Jules Verne

A la rigueur, on peut se caser provisoirement dans le navire; pendant ce temps, nous bâtirons une solide maison, capable de nous protéger contre le froid et les animaux. Je me charge d'en être l'architecte, et vous me verrez à l'oeuvre!

--Je ne doute pas de vos talents, monsieur Clawbonny, répondit Johnson; installons-nous ici de notre mieux, et nous ferons l'inventaire de ce que renferme ce navire; malheureusement, je ne vois ni chaloupe, ni canot, et ces débris sont en trop mauvais état pour nous permettre de construire une embarcation.

--Qui sait? répondit le docteur; avec le temps et la réflexion, on fait bien des choses; maintenant, il n'est pas question de naviguer, mais de se créer une demeure sédentaire: je propose donc de ne pas former d'autres projets et de faire chaque chose à son heure.

--Cela est sage, répondit Hatteras; commençons par le plus pressé.»

Les trois compagnons quittèrent le navire, revinrent au traîneau et firent part de leurs idées à Bell et à l'Américain. Bell se déclara prêt à travailler; l'Américain secoua la tête en apprenant qu'il n'y avait rien à faire de son navire; mais, comme cette discussion eût été oiseuse en ce moment, on s'en tint au projet de se réfugier d'abord dans le _Porpoise_ et de construire une vaste habitation sur la côte.

A quatre heures du soir, les cinq voyageurs étaient installés tant bien que mal dans le faux pont; au moyen d'esparres et de débris de mâts, Bell avait installé un plancher à peu près horizontal; on y plaça les couchettes durcies par la gelée, que la chaleur d'un poêle ramena bientôt à leur état naturel. Altamont, appuyé sur le docteur, put se rendre sans trop de peine au coin qui lui avait été réservé. En mettant le pied sur son navire, il laissa échapper un soupir de satisfaction qui ne parut pas de trop bon augure au maître d'équipage.

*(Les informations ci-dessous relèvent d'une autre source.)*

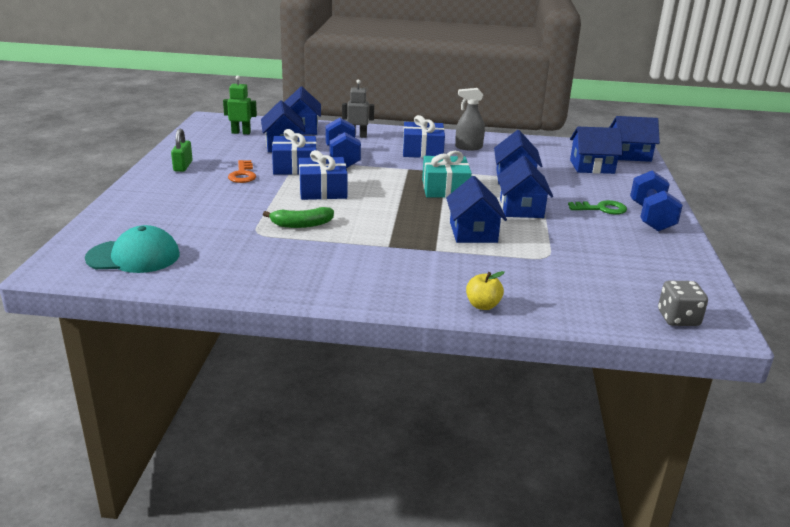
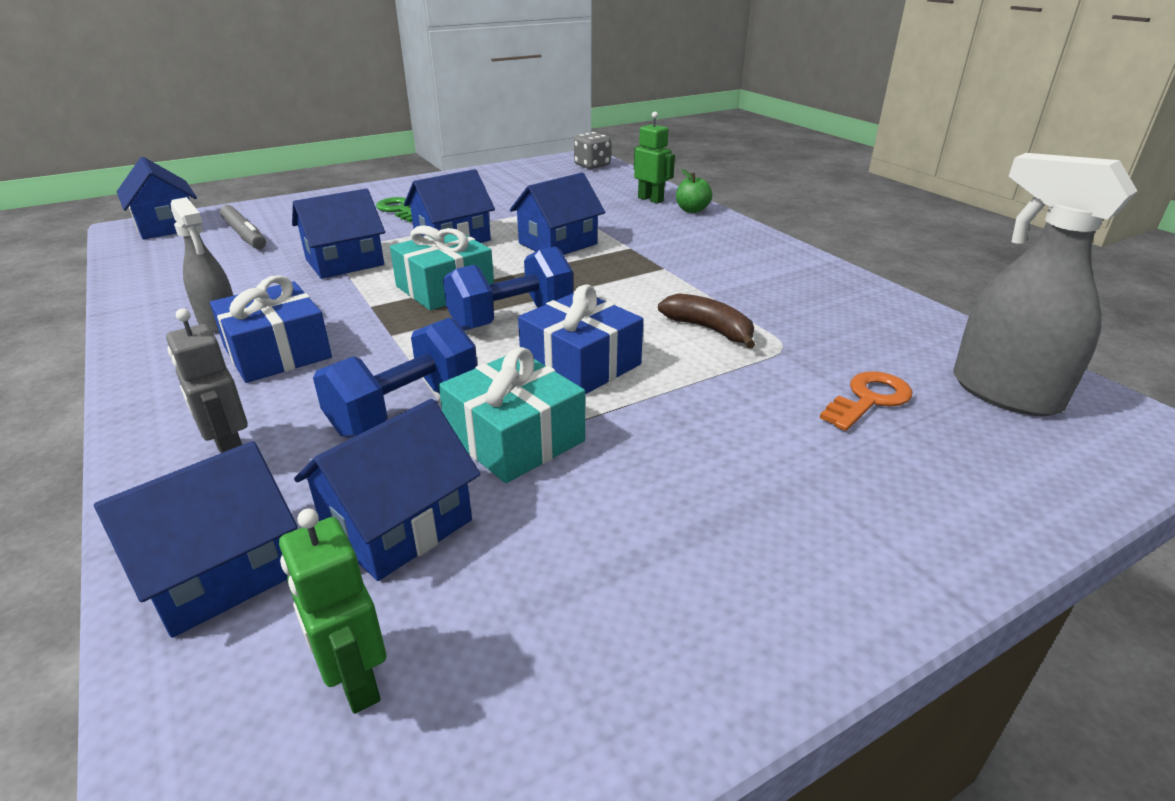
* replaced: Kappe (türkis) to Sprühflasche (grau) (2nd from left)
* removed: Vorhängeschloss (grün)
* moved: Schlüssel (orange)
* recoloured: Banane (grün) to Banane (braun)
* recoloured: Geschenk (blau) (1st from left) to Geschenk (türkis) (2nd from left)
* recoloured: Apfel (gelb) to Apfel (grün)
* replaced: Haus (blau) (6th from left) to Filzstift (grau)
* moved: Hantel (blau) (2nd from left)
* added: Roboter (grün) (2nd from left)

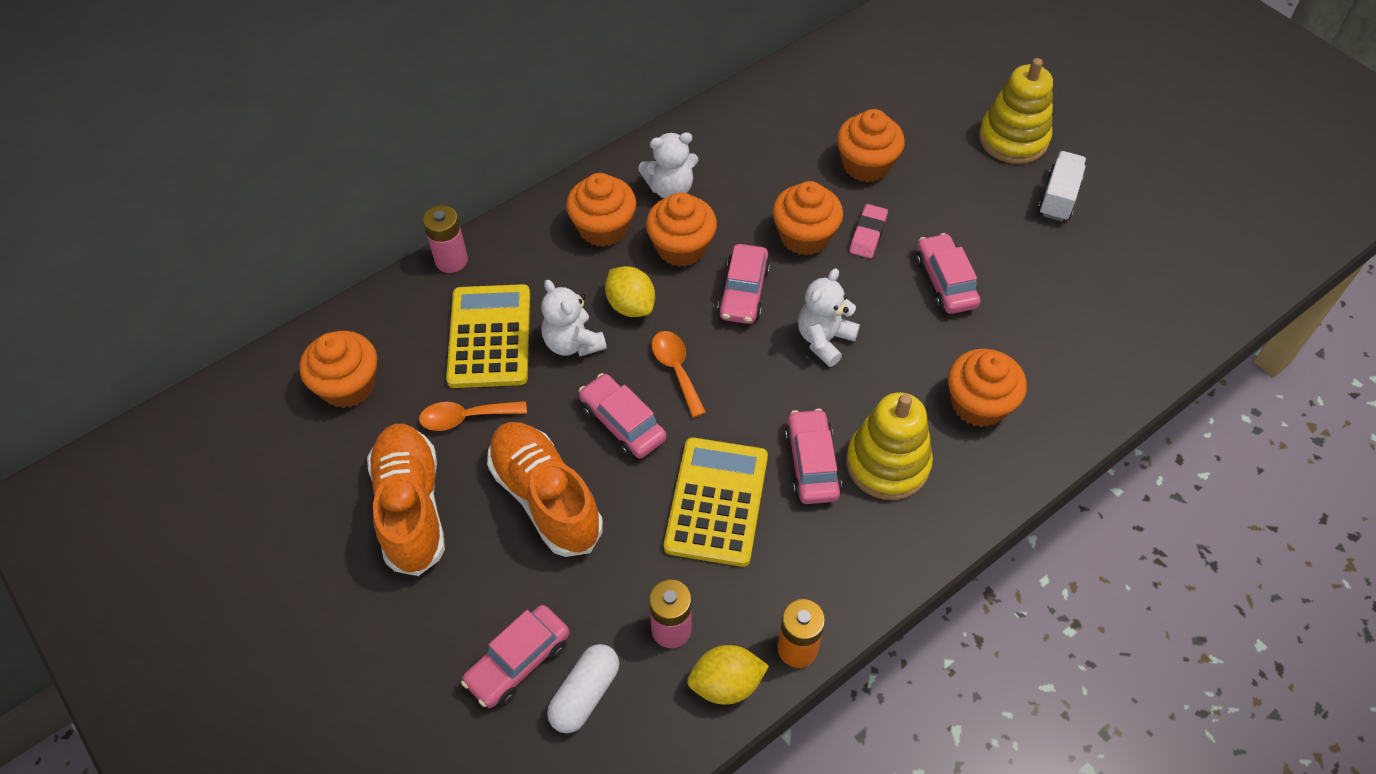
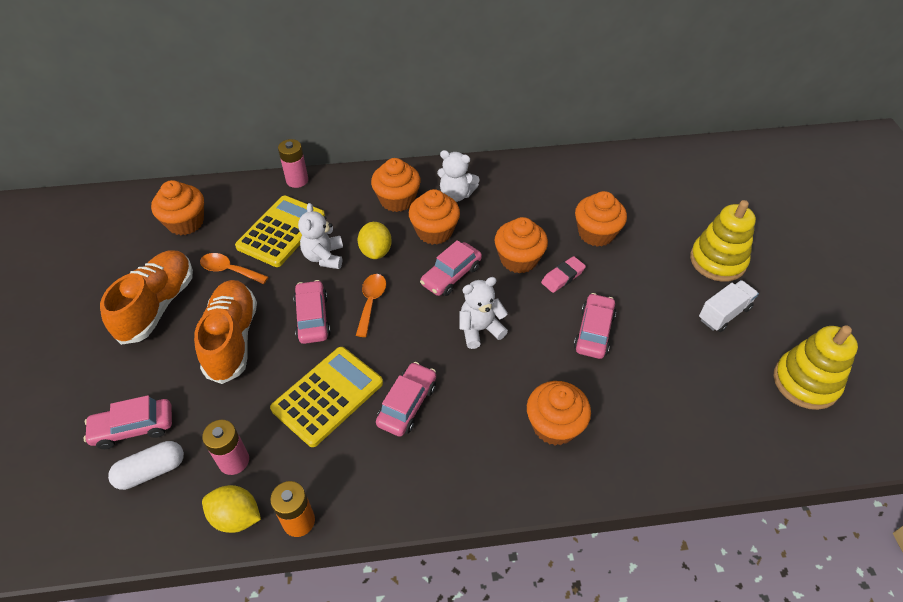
* moved: Stapelspielzeug (gelb) (1st from left in the first image) to Stapelspielzeug (gelb) (2nd from left)

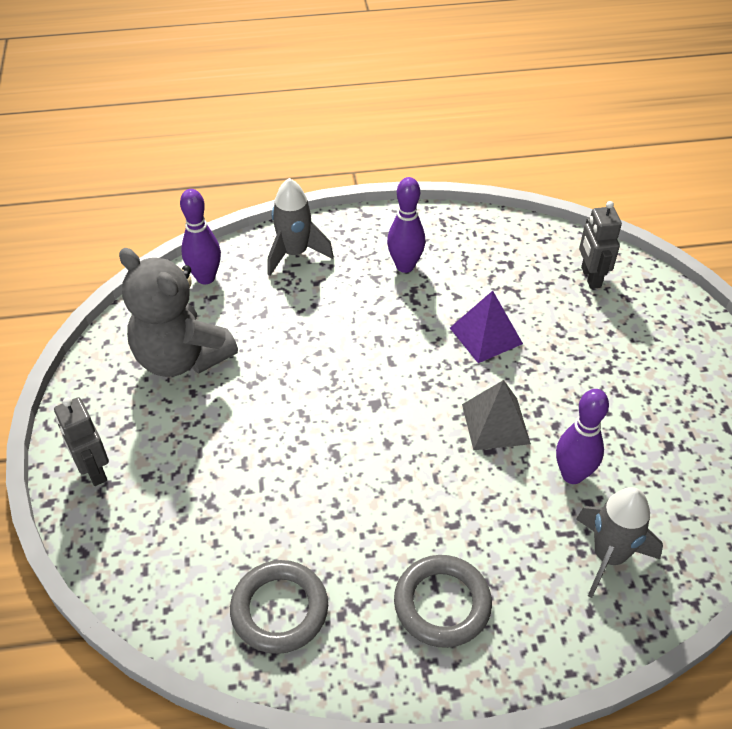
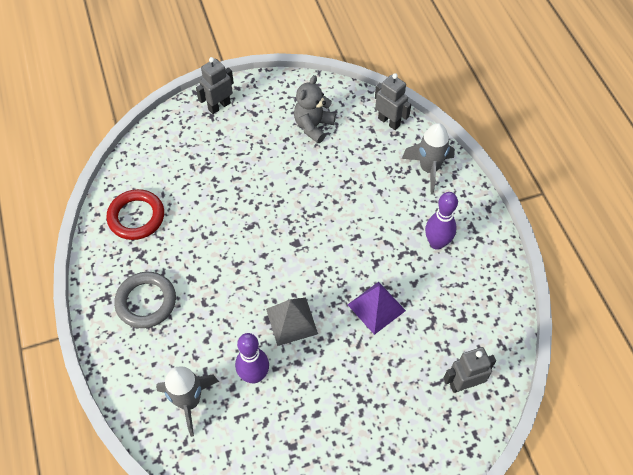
* resized: Teddybär (grau) x0.63
* replaced: Bowlingkegel (lila) (1st from left) to Roboter (grau) (2nd from left)
* recoloured: Ring (grau) (1st from left) to Ring (rot)

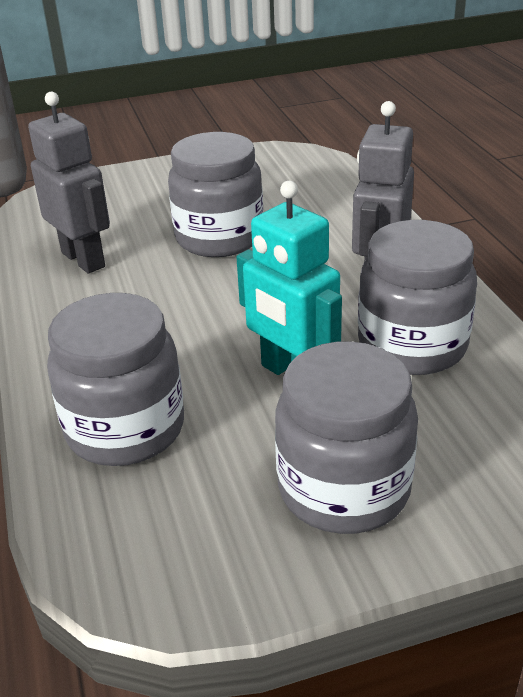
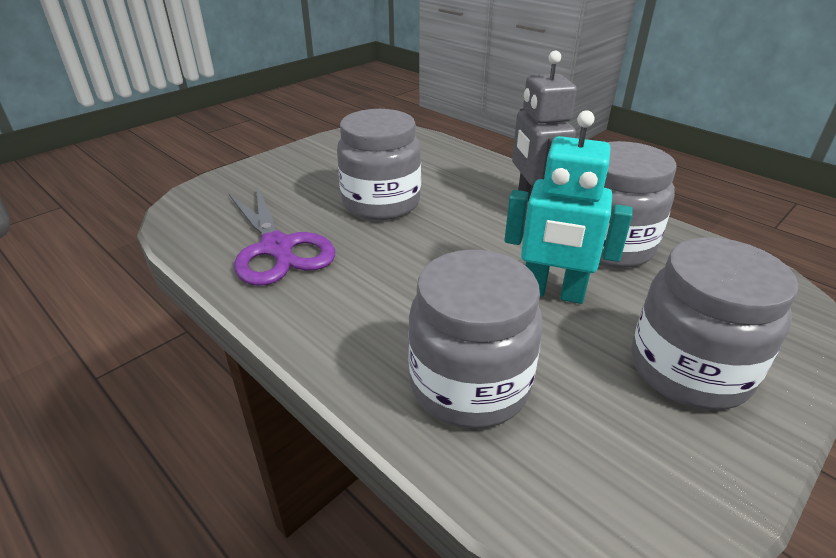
* replaced: Roboter (grau) (1st from left) to Schere (lila)

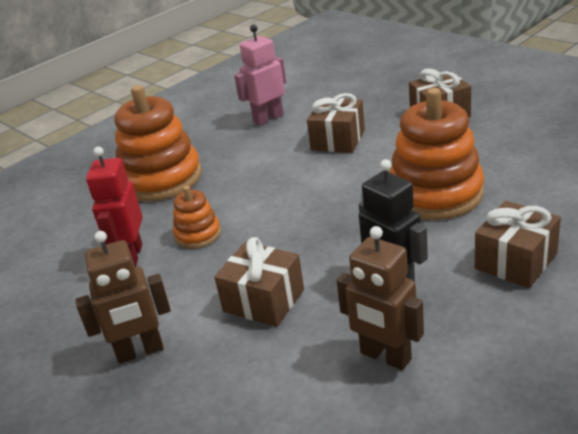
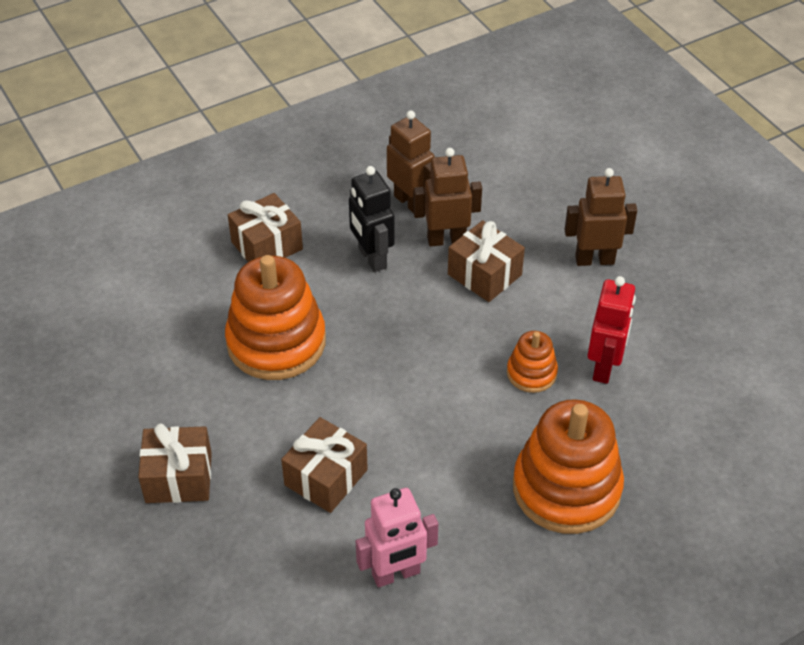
* added: Roboter (braun) (2nd from left)

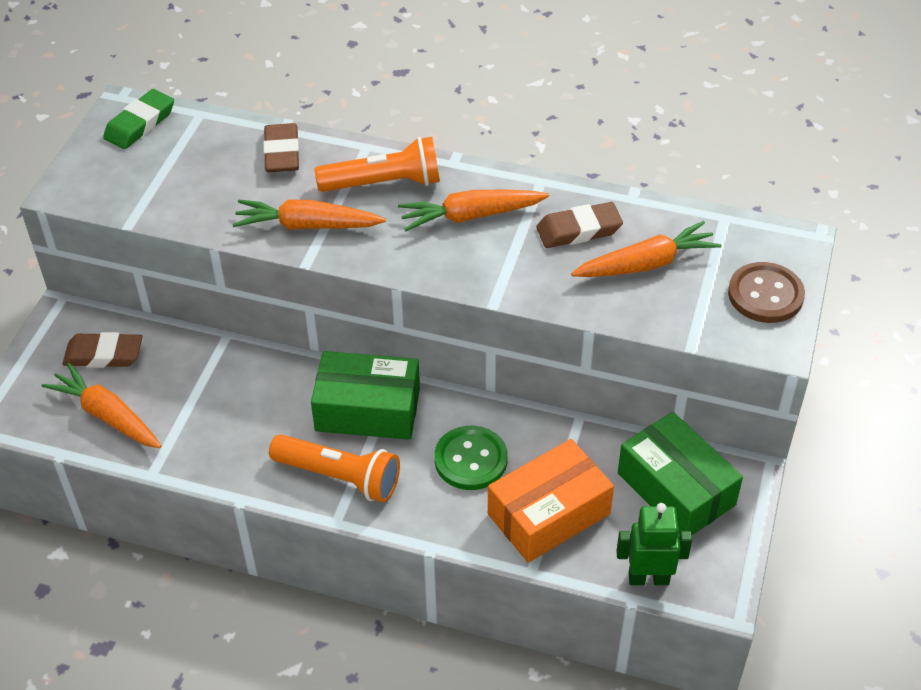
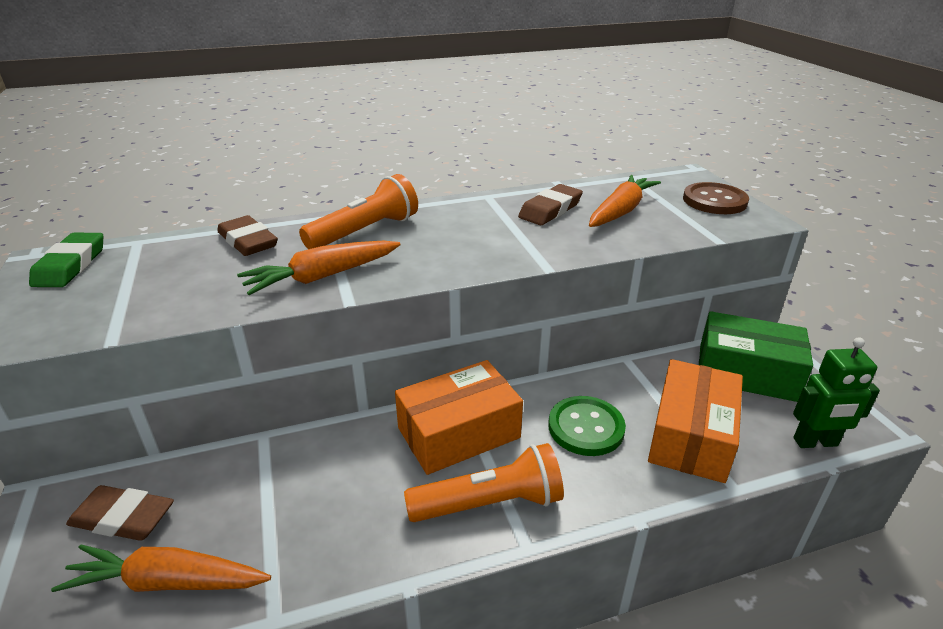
* turned: Radiergummi (braun) (1st from left) 45 degrees clockwise
* recoloured: Schachtel (grün) (1st from left) to Schachtel (orange) (1st from left)
* removed: Karotte (orange) (3rd from left)
* turned: Roboter (grün) 150 degrees counterclockwise

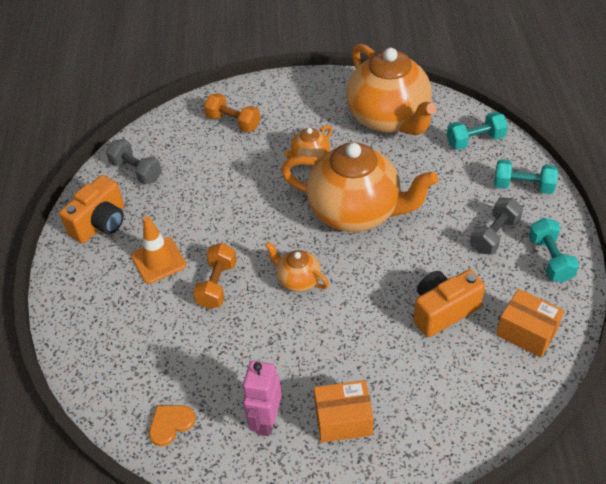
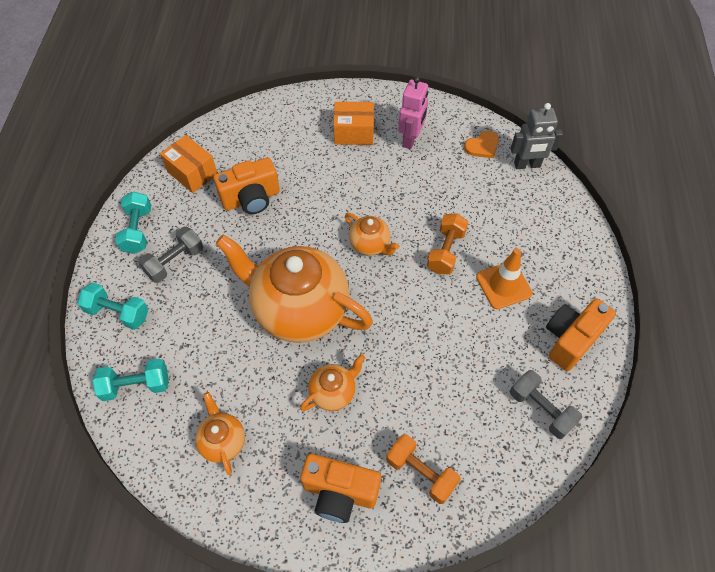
* resized: Teekanne (orange) (4th from left in the first image) x0.45
* added: Kamera (orange) (2nd from left)
* added: Roboter (grau)

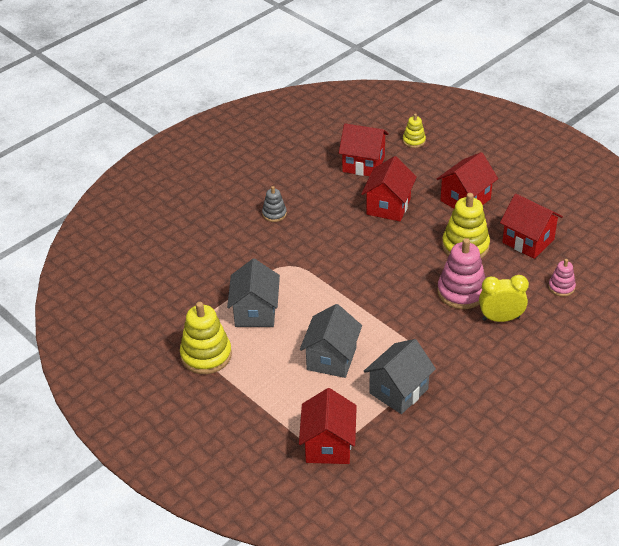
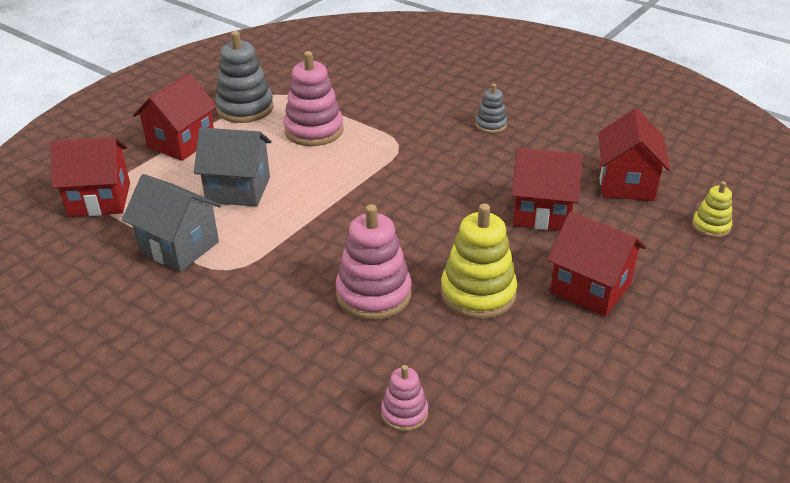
* recoloured: Stapelspielzeug (gelb) (1st from left) to Stapelspielzeug (grau) (1st from left)
* replaced: Haus (grau) (1st from left) to Stapelspielzeug (rosa) (1st from left)
* removed: Wecker (gelb)
* moved: Haus (rot) (5th from left in the first image) to Haus (rot) (2nd from left)

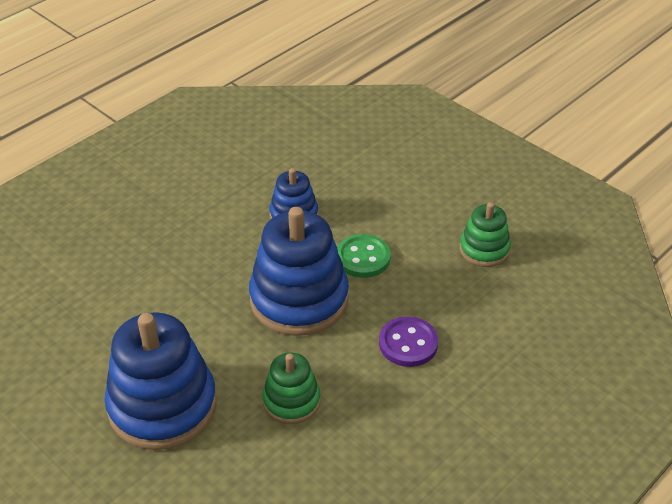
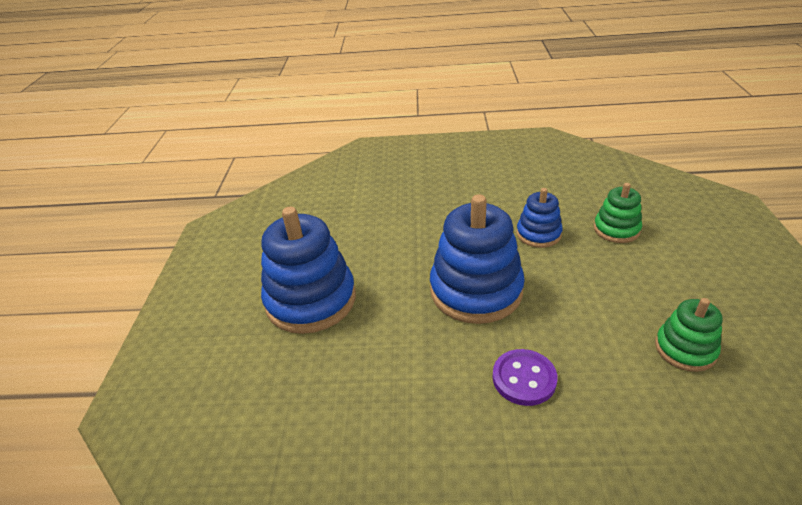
* moved: Stapelspielzeug (grün) (1st from left)
* removed: Knopf (grün)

«Il se sent chez lui, pensa le vieux marin, et on dirait qu'il nous invite!»

Le reste de la journée fut consacré au repos. Le temps menaçait de changer, sous l'influence des coups de vent de l'ouest; le thermomètre placé à l'extérieur marqua vingt-six degrés (-32° centigrades).

En somme, le _Porpoise_ se trouvait placé au-delà du pôle du froid et sous une latitude relativement moins glaciale, quoique plus rapprochée du nord.

On acheva, ce jour-là, de manger les restes de l'ours, avec des biscuits trouvés dans la soute du navire et quelques tasses de thé; puis la fatigue l'emporta, et chacun s'endormit d'un profond sommeil.

Le matin, Hatteras et ses compagnons se réveillèrent un peu tard. Leurs esprits suivaient la pente d'idées nouvelles; l'incertitude du lendemain ne les préoccupait plus; ils ne songeaient qu'à s'installer d'une confortable façon. Ces naufragés se considéraient comme des colons arrivés à leur destination, et, oubliant les souffrances du voyage, ils ne pensaient plus qu'à se créer un avenir supportable.

«Ouf! s'écria le docteur en se détirant les bras, c'est quelque chose de n'avoir point à se demander où l'on couchera le soir et ce que l'on mangera le lendemain.

--Commençons par faire l'inventaire du navire», répondit Johnson.

Le _Porpoise_ avait été parfaitement équipé et approvisionné pour une campagne lointaine.

L'inventaire donna les quantités de provisions suivantes: six mille cent cinquante livres de farine, de graisse, de raisins secs pour les poudings; deux mille livres de boeuf et de cochon salé; quinze cents livres de pemmican; sept cents livres de sucre, autant de chocolat; une caisse et demie de thé, pesant quatre-vingt seize livres: cinq cents livres de riz; plusieurs barils de fruits et de légumes conservés; du lime-juice en abondance, des graines de cochlearia, d'oseille, de cresson; trois cents gallons de rhum et d'eau-de-vie. La soute offrait une grande quantité de poudre, de balles et de plomb; le charbon et le bois se trouvaient en abondance. Le docteur recueillit avec soin les instruments de physique et de navigation, et même une forte pile de Bunsen, qui avait été emportée dans le but de faire des expériences d'électricité.